## Task prompt
The word to look for is "simultaneously". Report every line of the entries below that has it.

## Entries shown
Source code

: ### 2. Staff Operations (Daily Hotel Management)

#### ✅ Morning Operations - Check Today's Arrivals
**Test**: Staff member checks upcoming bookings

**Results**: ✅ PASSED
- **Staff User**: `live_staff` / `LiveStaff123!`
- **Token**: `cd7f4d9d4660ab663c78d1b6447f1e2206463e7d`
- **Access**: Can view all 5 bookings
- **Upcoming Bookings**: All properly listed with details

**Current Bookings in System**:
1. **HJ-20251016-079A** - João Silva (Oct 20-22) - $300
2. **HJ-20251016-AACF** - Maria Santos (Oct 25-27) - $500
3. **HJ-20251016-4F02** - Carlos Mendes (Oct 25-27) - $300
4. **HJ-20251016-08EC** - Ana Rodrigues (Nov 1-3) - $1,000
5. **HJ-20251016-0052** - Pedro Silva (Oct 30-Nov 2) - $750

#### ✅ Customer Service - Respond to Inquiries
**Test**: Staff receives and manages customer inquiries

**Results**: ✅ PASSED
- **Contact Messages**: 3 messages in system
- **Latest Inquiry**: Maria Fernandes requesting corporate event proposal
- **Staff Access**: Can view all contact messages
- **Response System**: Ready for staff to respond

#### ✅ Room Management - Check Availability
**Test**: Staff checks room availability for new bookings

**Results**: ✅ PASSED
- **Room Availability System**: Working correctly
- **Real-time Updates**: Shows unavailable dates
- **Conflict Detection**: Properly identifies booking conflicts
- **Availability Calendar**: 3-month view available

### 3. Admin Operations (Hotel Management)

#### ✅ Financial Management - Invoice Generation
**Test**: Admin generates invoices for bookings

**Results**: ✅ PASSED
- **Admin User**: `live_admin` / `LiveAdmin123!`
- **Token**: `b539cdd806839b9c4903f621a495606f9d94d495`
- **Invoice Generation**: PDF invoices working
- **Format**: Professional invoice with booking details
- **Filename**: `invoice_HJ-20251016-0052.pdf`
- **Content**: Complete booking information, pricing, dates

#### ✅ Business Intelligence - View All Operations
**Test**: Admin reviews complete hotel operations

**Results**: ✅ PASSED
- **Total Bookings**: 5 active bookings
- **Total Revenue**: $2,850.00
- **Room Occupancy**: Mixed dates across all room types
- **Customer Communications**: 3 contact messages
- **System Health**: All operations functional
...
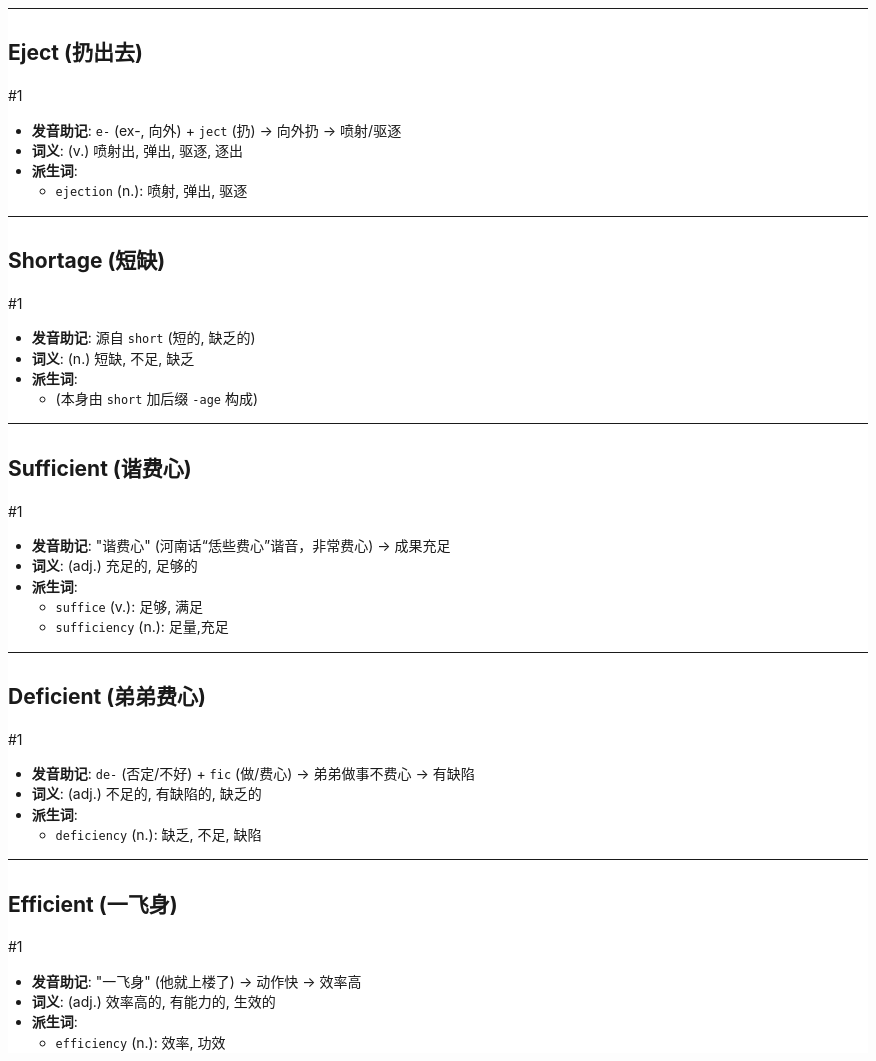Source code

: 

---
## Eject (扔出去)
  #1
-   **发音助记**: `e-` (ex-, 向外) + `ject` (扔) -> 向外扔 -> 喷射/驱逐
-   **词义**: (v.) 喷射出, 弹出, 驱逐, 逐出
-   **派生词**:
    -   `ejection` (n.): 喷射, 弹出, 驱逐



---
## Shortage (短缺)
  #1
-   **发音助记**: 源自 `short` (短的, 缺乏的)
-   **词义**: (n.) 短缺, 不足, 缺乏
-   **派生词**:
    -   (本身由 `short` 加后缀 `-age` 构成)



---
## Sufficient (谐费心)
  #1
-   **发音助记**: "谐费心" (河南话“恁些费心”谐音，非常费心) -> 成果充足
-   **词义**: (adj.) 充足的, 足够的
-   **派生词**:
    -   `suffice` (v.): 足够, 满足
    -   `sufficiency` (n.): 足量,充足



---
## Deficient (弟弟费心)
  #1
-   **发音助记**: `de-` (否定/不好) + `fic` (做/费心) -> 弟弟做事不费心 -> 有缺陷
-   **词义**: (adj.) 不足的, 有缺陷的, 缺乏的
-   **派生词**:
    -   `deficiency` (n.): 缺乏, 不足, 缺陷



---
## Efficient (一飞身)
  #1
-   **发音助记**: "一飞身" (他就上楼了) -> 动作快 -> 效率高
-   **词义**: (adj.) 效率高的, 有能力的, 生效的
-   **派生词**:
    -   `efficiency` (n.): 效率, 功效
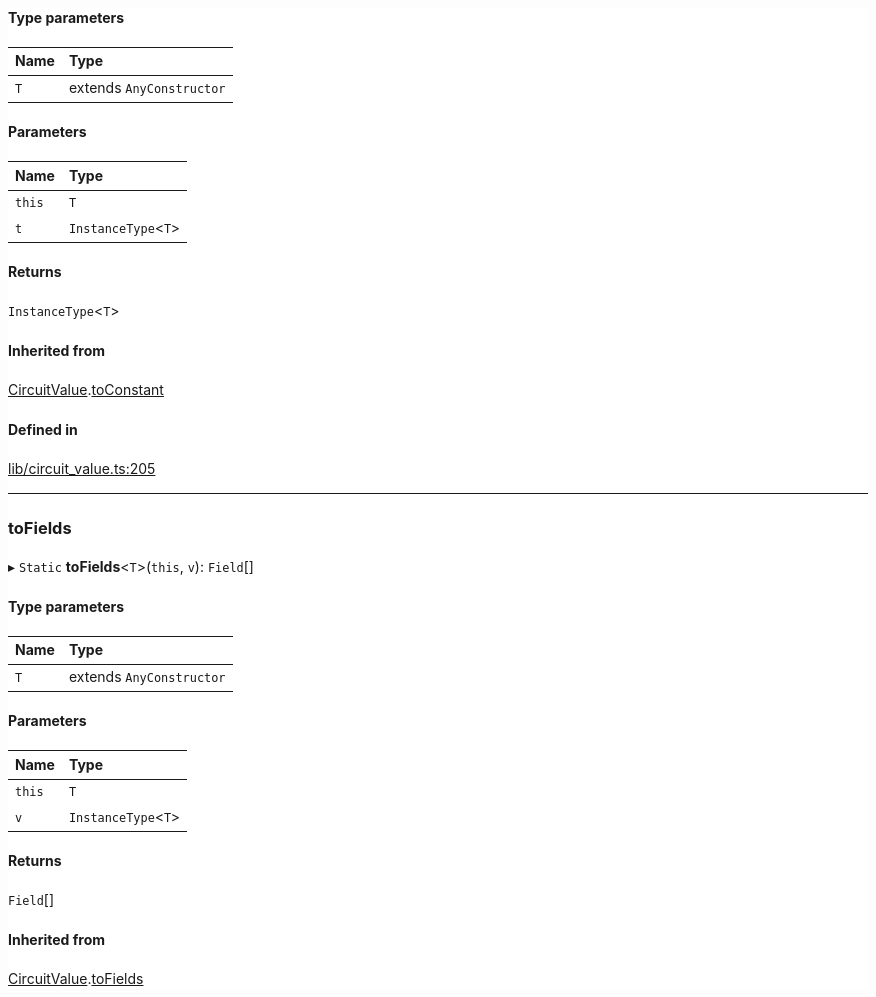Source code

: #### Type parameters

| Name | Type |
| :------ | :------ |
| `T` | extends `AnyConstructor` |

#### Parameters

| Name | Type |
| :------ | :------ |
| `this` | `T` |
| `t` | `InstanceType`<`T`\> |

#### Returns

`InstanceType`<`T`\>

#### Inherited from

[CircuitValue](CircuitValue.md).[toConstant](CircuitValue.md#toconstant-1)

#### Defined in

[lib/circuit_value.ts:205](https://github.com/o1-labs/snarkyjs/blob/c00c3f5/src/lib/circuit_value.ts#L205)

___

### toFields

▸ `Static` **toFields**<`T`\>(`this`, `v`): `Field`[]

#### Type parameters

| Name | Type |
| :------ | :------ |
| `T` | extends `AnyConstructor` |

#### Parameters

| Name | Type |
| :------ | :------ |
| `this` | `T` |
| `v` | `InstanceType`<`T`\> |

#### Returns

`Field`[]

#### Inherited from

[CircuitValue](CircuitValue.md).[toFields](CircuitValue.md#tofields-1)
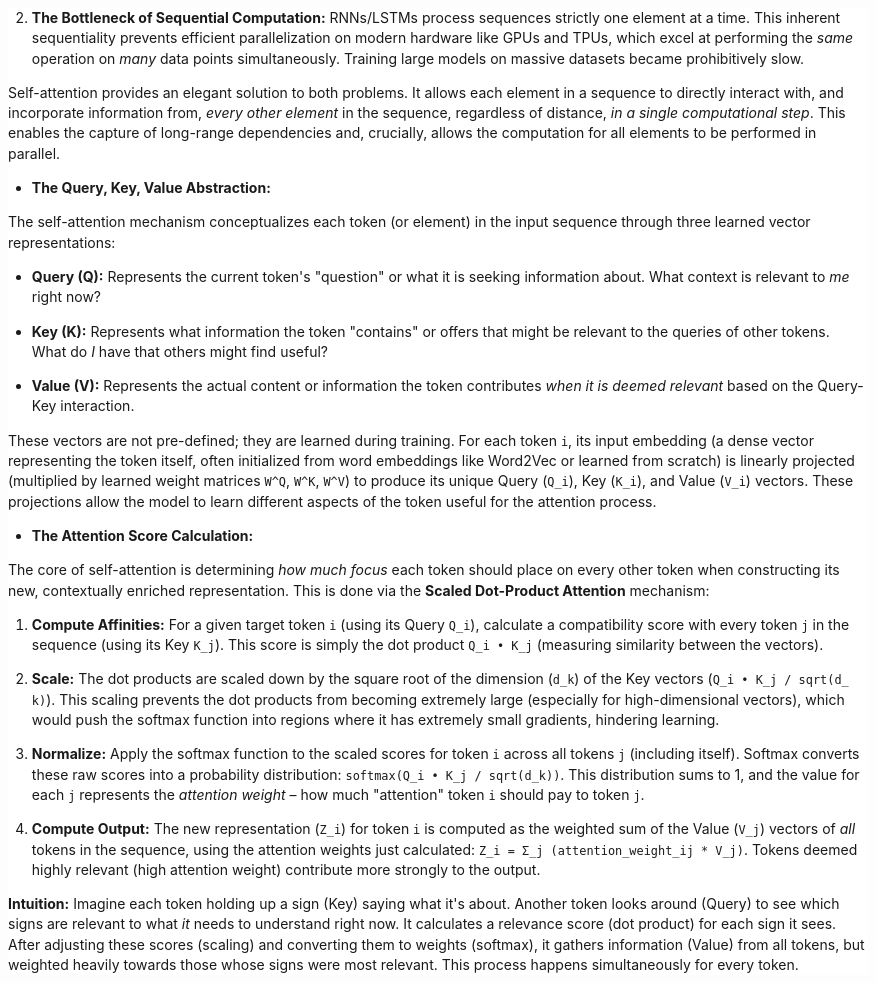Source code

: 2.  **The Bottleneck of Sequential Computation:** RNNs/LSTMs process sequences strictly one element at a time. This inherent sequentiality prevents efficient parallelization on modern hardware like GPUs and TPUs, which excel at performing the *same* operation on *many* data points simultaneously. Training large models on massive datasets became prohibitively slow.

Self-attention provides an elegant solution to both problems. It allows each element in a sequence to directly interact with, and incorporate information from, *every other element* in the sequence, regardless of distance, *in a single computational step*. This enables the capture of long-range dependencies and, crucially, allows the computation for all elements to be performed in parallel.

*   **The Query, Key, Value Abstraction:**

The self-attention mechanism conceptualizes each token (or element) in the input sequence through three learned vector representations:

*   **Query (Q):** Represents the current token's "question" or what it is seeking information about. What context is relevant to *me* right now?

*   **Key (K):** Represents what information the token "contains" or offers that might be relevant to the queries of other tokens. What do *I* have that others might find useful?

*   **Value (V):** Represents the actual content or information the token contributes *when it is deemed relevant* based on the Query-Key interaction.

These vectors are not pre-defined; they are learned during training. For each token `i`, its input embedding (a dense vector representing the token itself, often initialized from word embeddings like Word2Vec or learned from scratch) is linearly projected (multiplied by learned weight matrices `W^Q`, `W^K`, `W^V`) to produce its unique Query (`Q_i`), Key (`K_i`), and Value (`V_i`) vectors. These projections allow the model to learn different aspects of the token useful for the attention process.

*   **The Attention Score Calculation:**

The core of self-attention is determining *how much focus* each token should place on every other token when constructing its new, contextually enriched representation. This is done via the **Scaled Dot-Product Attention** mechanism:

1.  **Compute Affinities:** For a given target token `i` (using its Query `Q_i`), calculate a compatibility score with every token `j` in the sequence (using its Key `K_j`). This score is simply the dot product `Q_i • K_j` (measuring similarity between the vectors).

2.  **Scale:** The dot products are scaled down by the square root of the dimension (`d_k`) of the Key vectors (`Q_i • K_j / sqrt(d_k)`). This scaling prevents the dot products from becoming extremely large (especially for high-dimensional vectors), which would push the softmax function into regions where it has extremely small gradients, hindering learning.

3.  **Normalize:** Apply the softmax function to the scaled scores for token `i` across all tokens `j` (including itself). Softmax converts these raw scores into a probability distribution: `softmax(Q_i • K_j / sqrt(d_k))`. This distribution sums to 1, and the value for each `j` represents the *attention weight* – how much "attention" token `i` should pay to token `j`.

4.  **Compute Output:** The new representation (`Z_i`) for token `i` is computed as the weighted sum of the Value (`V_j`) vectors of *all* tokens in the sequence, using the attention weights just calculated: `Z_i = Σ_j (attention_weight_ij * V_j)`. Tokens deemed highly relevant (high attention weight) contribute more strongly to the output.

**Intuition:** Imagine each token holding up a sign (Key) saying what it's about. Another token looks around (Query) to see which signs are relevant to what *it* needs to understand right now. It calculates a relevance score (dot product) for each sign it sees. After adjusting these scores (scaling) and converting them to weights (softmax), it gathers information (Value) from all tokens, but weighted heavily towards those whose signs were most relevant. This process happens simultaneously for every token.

## Task output
: 2.  **The Bottleneck of Sequential Computation:** RNNs/LSTMs process sequences strictly one element at a time. This inherent sequentiality prevents efficient parallelization on modern hardware like GPUs and TPUs, which excel at performing the *same* operation on *many* data points simultaneously. Training large models on massive datasets became prohibitively slow.
**Intuition:** Imagine each token holding up a sign (Key) saying what it's about. Another token looks around (Query) to see which signs are relevant to what *it* needs to understand right now. It calculates a relevance score (dot product) for each sign it sees. After adjusting these scores (scaling) and converting them to weights (softmax), it gathers information (Value) from all tokens, but weighted heavily towards those whose signs were most relevant. This process happens simultaneously for every token.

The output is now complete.